(Beginning of GIVEN MATERIAL)
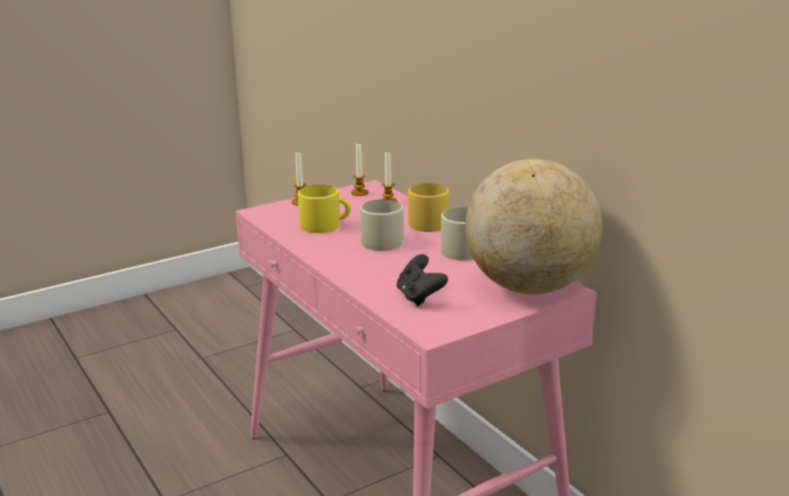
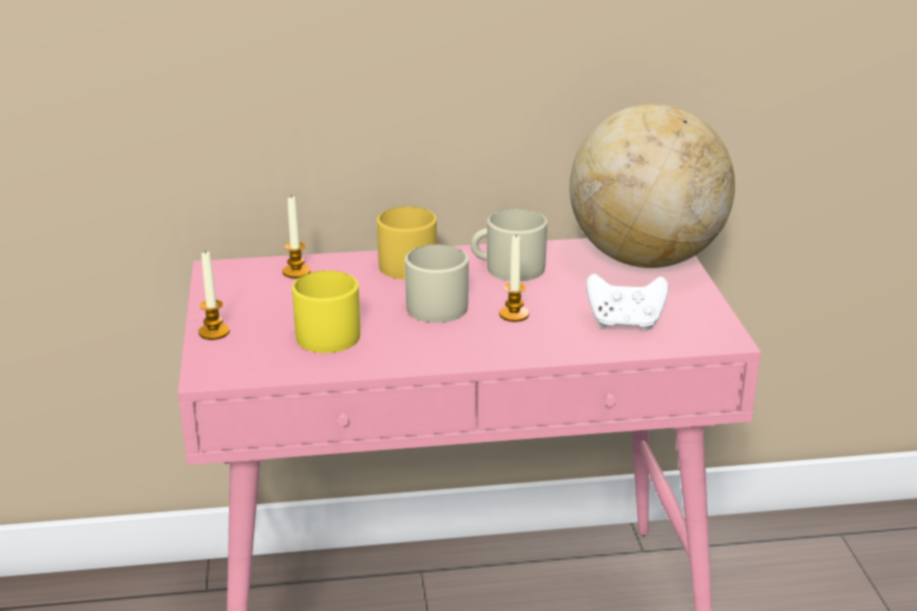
camera: 65 degrees left, 5 degrees up
(359, 193) = (234, 282): candle -> candle (514, 314)
(419, 297) = (625, 323): black game controller -> white game controller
(End of GIVEN MATERIAL)
__PROBLEM DESCRIPTION__: Only the pictures are to be dropped; all other material above must be repeated exactly.

__ANSWER SECTION__:
camera: 65 degrees left, 5 degrees up
(359, 193) = (234, 282): candle -> candle (514, 314)
(419, 297) = (625, 323): black game controller -> white game controller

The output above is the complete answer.